Super Bowl Monday_ From the Persian Gulf to the Shores of West Florida - Adam Lazarus [97]
“We played a ‘Cover Three’ that time and I think we had one guy drop to the wrong zone,” Kelso remembered two decades later. “They found the opening, and there was just a lot of room when he caught the football to move. And I was coming up from the deep middle. It looked like he was gonna be tackled; I don’t know if I hesitated a second or not, but then he kinda jumped off to the side, and I just missed him cleanly.”
The next man up with a chance to bring down Ingram was cornerback James Williams, the Bills first-round draft choice that year. He too failed. Once more, Ingram employed the spin move and avoided the Bills defender. Williams did manage to grab ahold of the receiver’s foot, but Ingram was now within reach of his goal, the nineteen-yard line. Hounded by Williams and Talley—who relentlessly pursued the tackle for a second time—Ingram dove forward into a pile of players. The football landed a yard beyond the first-down mark.
“When I fell, I just looked over at the chains, and I saw that I was ahead of the stick. It was a good feeling.”
“Every now and then,” Dan Dierdorf announced to the ABC viewers, “in a football game you can look back to a play and it might set the tone for everything that happens after that.

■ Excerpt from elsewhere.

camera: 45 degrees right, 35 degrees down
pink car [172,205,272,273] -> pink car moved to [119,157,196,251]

If the Giants win this game, they may look back to this catch and run by Mark Ingram.”
Rushes by Anderson and Meggett gained six yards; so just a few minutes after Ingram’s spectacular play, New York needed another clutch play on third down. Again, they got one.

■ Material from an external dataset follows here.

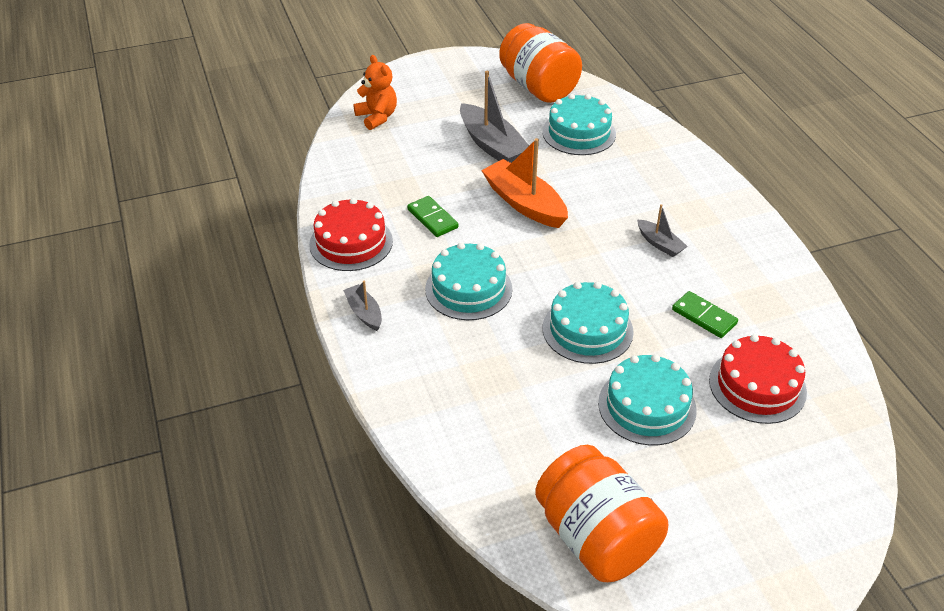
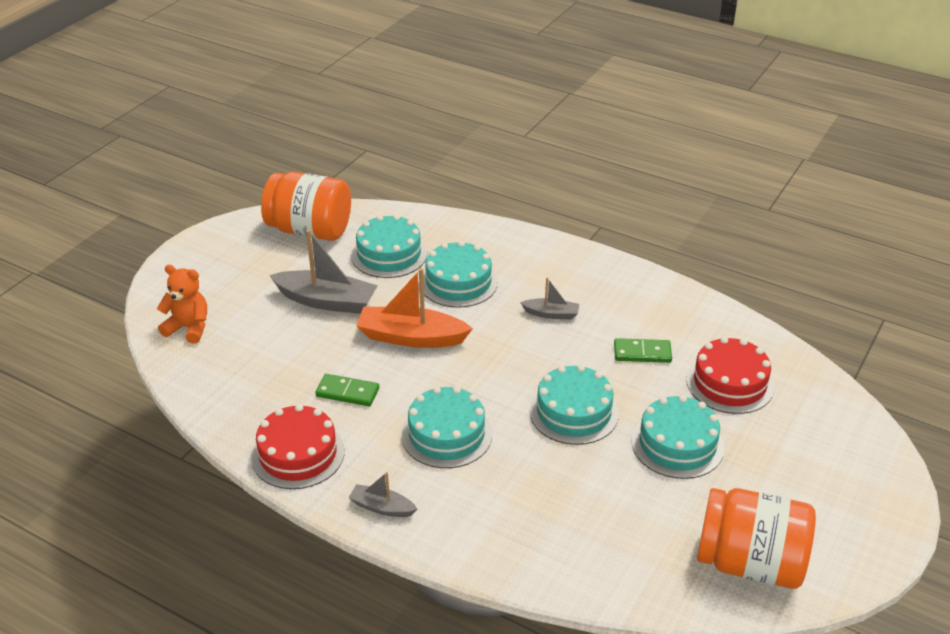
camera: 40 degrees left, 5 degrees down
none -> turquoise cake [423,241,498,308]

Each third-down conversion on this game-defining drive had come by way of a different Giant contributing in his own unique way: Meggett outrunning a Buffalo defender, a powerful charge off tackle by Anderson, and the squirmy catch-and-run from Ingram. This time, they looked toward their multitalented quarterback to produce the key play.

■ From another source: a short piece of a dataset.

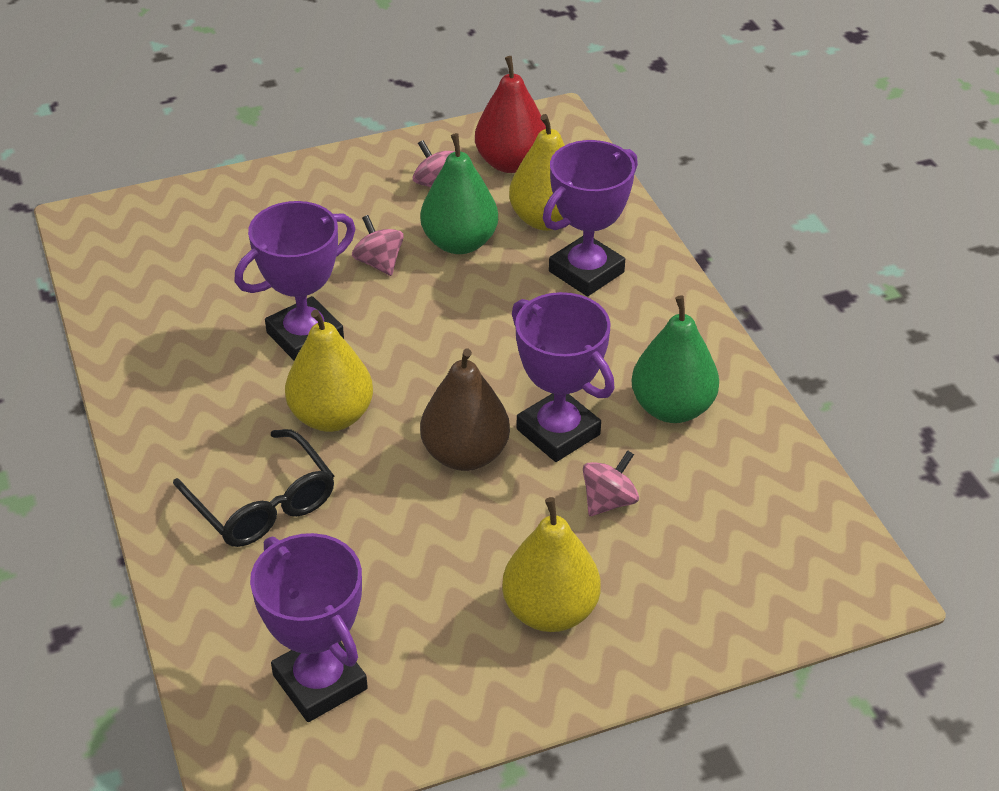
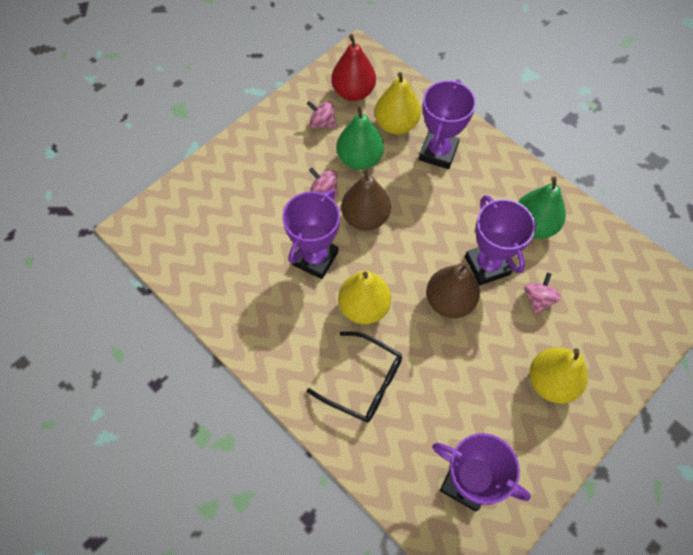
camera: 25 degrees left, 20 degrees up
purple trophy [512,292,615,462] -> purple trophy turned 45 degrees clockwise [465,195,536,286]
none -> brown pear [341,168,391,231]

When Hostetler took over in mid-December 1990, the Giants did not revamp their entire offensive game plan. But Parcells and his offensive staff knew that to succeed with their understudy performing in the lead role, they would need to take advantage of Hostetler’s gifts.
“Except for a few plays like a quarterback sneak or a draw or a rollout, you don’t design plays for the quarterback with the intent to run,” Parcells told reporters two days after Simms was placed on the injured reserve. “But he does have the improvising ability to run and escape the rush. Will we change the whole offense for him? No. Will we put in things for him? Yes.”
The “bootleg” was a perfect fit. On the bootleg, the quarterback fakes a handoff toward one side of the field, then pivots and runs to the opposite sideline where he looks for an open receiver.
With the athletic Jeff Hostetler and the Rodney Hampton–Ottis Anderson duo combining for thirteen touchdowns and more than twelve hundred rushing yards during the regular season, the bootleg was tailor-made for the new-look Giants.
A bootleg to the offense’s right was the most effective way for the Giants to run the play. A right-handed quarterback, such as Hostetler, will make a more accurate throw running to his right instead of running to his left. Furthermore, faking a handoff to the left would likely draw in more defenders than if the bootleg was run to the opposite side: the left side of the Giants’ line featured Pro Bowler William Roberts and Jumbo Elliott, fast becoming one of the league’s best tackles. More often than not, when New York needed to move the football on the ground, the running back would follow Roberts’ and Elliott’s front-side blocks.
On three plays early in the game, the Giants successfully ran the bootleg—fake handoff to the left, Hostetler drifting right. Hostetler completed a thirteen-yarder to Howard Cross, a six-yard gain to Bavaro, and a twenty-two-yard grab by Ingram.